Extracted records
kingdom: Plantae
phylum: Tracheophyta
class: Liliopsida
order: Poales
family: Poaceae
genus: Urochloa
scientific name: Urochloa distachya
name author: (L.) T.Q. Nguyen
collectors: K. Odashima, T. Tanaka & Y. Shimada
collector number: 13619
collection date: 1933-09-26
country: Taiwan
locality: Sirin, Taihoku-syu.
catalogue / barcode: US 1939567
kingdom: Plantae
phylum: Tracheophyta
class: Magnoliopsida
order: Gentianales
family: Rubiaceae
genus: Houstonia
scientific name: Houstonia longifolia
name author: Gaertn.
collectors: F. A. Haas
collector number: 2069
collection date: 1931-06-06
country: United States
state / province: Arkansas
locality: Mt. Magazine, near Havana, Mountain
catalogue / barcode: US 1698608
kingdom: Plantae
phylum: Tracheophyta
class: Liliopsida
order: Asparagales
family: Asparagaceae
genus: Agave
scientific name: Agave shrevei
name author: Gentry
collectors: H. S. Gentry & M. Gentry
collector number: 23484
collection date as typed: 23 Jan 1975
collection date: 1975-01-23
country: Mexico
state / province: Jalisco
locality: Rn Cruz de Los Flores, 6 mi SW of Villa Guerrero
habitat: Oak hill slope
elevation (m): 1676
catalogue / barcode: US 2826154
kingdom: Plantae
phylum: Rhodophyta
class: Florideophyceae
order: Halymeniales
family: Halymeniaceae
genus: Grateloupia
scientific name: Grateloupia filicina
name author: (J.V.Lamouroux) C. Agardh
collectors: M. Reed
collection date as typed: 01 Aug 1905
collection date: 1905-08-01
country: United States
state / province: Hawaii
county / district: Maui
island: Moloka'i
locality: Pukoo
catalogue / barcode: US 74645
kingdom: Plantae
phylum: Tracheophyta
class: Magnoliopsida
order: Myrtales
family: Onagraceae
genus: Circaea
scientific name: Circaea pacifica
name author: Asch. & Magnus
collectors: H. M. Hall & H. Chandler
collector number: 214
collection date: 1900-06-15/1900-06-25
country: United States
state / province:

### Stated task:
Copy all of the data above line for line, changing nothing.

### Result for this exercise:
kingdom: Plantae
phylum: Tracheophyta
class: Liliopsida
order: Poales
family: Poaceae
genus: Urochloa
scientific name: Urochloa distachya
name author: (L.) T.Q. Nguyen
collectors: K. Odashima, T. Tanaka & Y. Shimada
collector number: 13619
collection date: 1933-09-26
country: Taiwan
locality: Sirin, Taihoku-syu.
catalogue / barcode: US 1939567
kingdom: Plantae
phylum: Tracheophyta
class: Magnoliopsida
order: Gentianales
family: Rubiaceae
genus: Houstonia
scientific name: Houstonia longifolia
name author: Gaertn.
collectors: F. A. Haas
collector number: 2069
collection date: 1931-06-06
country: United States
state / province: Arkansas
locality: Mt. Magazine, near Havana, Mountain
catalogue / barcode: US 1698608
kingdom: Plantae
phylum: Tracheophyta
class: Liliopsida
order: Asparagales
family: Asparagaceae
genus: Agave
scientific name: Agave shrevei
name author: Gentry
collectors: H. S. Gentry & M. Gentry
collector number: 23484
collection date as typed: 23 Jan 1975
collection date: 1975-01-23
country: Mexico
state / province: Jalisco
locality: Rn Cruz de Los Flores, 6 mi SW of Villa Guerrero
habitat: Oak hill slope
elevation (m): 1676
catalogue / barcode: US 2826154
kingdom: Plantae
phylum: Rhodophyta
class: Florideophyceae
order: Halymeniales
family: Halymeniaceae
genus: Grateloupia
scientific name: Grateloupia filicina
name author: (J.V.Lamouroux) C. Agardh
collectors: M. Reed
collection date as typed: 01 Aug 1905
collection date: 1905-08-01
country: United States
state / province: Hawaii
county / district: Maui
island: Moloka'i
locality: Pukoo
catalogue / barcode: US 74645
kingdom: Plantae
phylum: Tracheophyta
class: Magnoliopsida
order: Myrtales
family: Onagraceae
genus: Circaea
scientific name: Circaea pacifica
name author: Asch. & Magnus
collectors: H. M. Hall & H. Chandler
collector number: 214
collection date: 1900-06-15/1900-06-25
country: United States
state / province:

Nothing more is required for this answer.